Ce qu’il faut retenir de sa jeunesse, c’est qu’il n’était pas forcément dans l’élite intellectuelle, ses études n’étaient pas "brillantes" et il n’a pas fait une école exceptionnelle, mais il a bénéficié de réseaux politiques (il a travaillé auprès du préfet grâce à son père vice-président du conseil général, et il a pris des responsabilités comme responsable à l’UNEF et aux Jeunesses laïques et républicaines). Ses convictions républicaines et radicales étaient donc plutôt axées à gauche (il s’est réjoui de la victoire du Cartel des gauches en mai 1924).
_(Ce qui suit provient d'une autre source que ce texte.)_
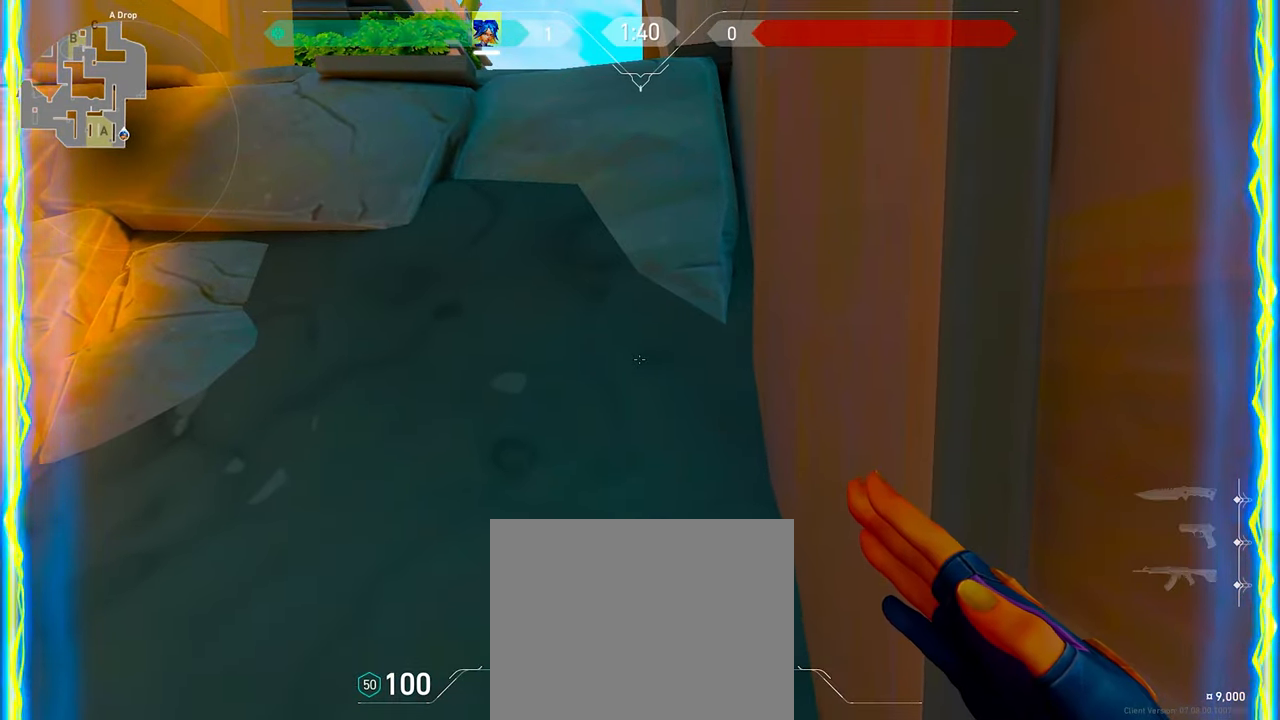
{"keys": [], "events": []}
Sa vie professionnelle a démarré réellement le 6 février 1922 comme chef de cabinet du préfet de Savoie, à Chambéry. Il n’avait que 22 ans, ce qui était très jeune pour la fonction. Sa carrière s’envola rapidement : sous-préfet d’Albertville (Savoie) entre 1925 et 1930 (il n’avait que 26 ans), puis sous-préfet de Châteaulin (Finistère) de 1930 à 1932. Le Secrétaire d’État aux Affaires étrangères Pierre Cot, député radical-socialiste de Savoie, l’a nommé chef adjoint de cabinet du 18 décembre 1932 au 28 janvier 1933.
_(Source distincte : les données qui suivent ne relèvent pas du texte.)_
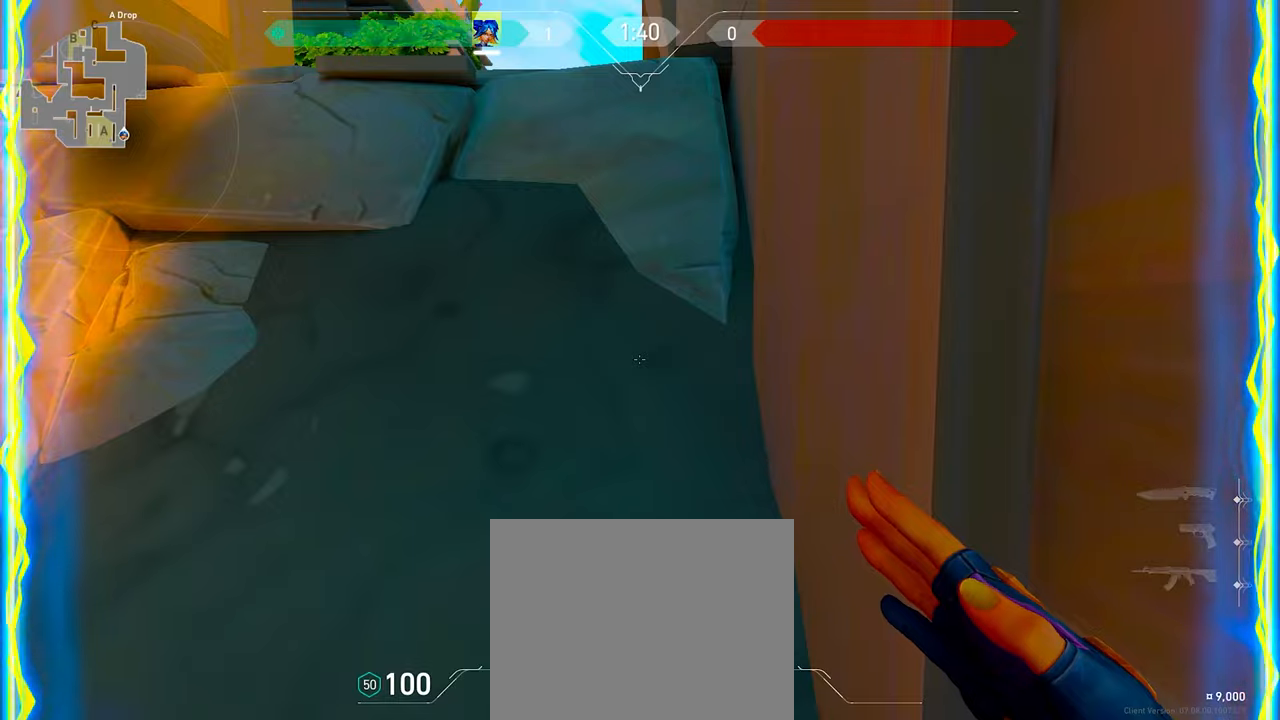
{"keys": ["shift", "w"], "events": [[16, "a", "down"], [100, "w", "down"], [366, "a", "up"], [400, "shift", "down"]]}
Pierre Cot avait alors 37 ans et ce fut son premier poste ministériel, ce dernier fut ensuite le Ministre de l’Air d’Édouard Daladier, Albert Sarraut, Camille Chautemps et Léon Blum du 21 janvier 1933 au 7 février 1934 et du 4 juin 1936 au 14 janvier 1938. Jean Moulin y fut alors son chef de cabinet tout en poursuivant sa carrière préfectorale comme sous-préfet de Thonon-les-Bains (Haute-Savoie) en 1933, puis sous-préfet de Montargis en janvier 1934, enfin rattaché à la préfecture de Paris en avril 1934 pour rester auprès de son ministre savoyard Pierre Cot. Entre juillet 1934 et juin 1936, il fut nommé secrétaire général de la préfecture de la Somme à Amiens, avant de revenir aux côtés de Pierre Cot au même ministère et à la même fonction de chef de cabinet lors de la victoire du Front populaire.

Jean Moulin a eu sa première expérience de la clandestinité lorsque son ministre Pierre Cot lui a demandé d’aider les républicains espagnols en les approvisionnant en armement et avions, pour résister aux troupes de Franco. Le jeune fonctionnaire aimait la vie, aimait séduire, aimait le sport, les voitures de course et l’art moderne.

Après avoir été le plus jeune sous-préfet de France, Jean Moulin fut le plus jeune préfet de France en janvier 1937 avec sa nomination à Rodez, dans l’Aveyron, à l’âge de 38 ans, puis il fut nommé préfet d’Eure-et-Loir à Chartres en janvier 1939. Une fois la guerre déclarée, il voulut combattre mais le gouvernement l’a obligé à rester à son poste de préfet.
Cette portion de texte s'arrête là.